Exercise:
Using the data below, work out how many lines contain the word "KiCad", then state that number without comment.

(Beginning of Source material)

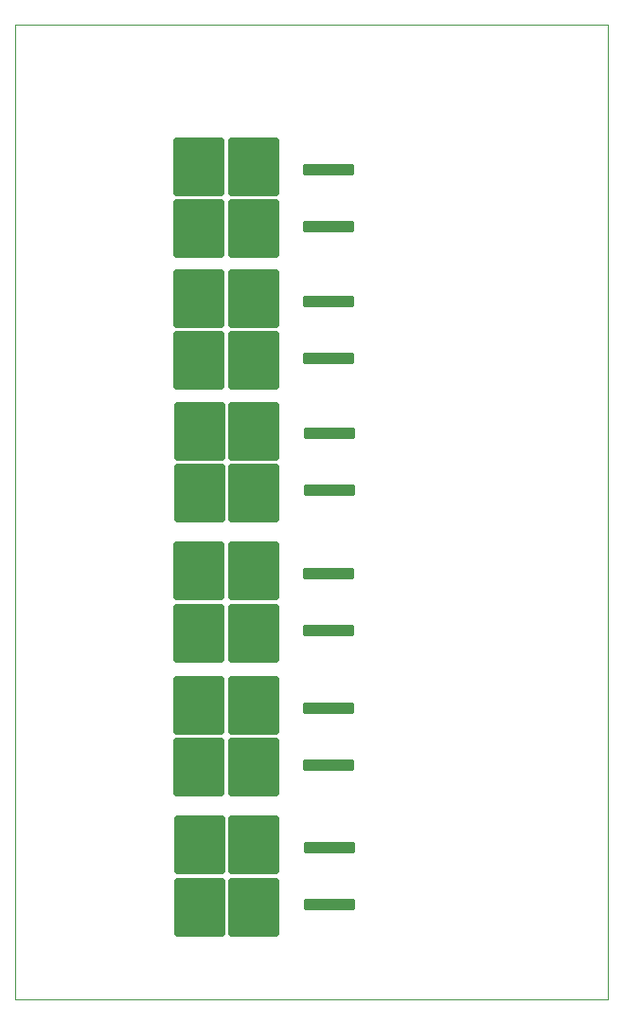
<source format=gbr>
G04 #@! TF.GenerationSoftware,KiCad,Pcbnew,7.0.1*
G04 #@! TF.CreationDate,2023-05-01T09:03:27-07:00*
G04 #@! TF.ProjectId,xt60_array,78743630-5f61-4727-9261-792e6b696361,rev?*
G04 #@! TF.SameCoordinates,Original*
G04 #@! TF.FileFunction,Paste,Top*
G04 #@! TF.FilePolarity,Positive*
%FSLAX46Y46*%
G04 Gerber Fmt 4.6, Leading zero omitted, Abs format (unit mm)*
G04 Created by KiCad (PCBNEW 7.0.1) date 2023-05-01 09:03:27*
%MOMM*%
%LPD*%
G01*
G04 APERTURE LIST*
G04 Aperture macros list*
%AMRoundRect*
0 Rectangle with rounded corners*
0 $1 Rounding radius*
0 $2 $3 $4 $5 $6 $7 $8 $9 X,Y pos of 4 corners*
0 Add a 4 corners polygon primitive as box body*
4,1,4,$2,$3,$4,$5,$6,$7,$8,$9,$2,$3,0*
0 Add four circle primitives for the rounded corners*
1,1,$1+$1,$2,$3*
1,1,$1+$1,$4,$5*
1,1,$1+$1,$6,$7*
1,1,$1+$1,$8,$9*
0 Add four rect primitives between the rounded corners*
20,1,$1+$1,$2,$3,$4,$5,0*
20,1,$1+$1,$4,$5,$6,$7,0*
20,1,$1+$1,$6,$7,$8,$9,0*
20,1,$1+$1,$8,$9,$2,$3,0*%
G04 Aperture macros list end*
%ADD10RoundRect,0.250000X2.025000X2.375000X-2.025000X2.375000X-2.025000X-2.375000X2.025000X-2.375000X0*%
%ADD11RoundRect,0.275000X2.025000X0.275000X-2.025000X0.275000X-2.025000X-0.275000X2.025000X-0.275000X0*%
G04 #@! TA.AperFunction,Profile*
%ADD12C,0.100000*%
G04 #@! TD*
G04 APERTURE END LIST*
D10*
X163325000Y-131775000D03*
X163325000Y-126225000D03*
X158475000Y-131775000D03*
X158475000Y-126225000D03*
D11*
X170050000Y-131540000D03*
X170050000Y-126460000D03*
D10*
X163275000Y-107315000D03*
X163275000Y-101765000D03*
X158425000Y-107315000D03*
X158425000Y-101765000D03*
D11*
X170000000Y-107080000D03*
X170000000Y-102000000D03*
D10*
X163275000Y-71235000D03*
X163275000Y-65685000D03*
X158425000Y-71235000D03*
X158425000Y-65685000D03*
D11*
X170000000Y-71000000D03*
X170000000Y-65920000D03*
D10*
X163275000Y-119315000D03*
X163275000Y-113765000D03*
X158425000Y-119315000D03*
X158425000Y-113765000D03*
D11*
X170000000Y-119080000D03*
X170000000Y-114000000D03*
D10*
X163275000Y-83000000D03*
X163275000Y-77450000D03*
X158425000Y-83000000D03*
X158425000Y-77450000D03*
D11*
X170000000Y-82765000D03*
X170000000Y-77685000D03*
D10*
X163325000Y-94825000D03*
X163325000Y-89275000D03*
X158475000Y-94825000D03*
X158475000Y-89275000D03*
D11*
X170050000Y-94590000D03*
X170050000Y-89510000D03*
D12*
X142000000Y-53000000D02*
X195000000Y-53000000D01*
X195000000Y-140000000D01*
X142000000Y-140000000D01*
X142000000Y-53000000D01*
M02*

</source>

(End of Source material)

Finished exercise:
2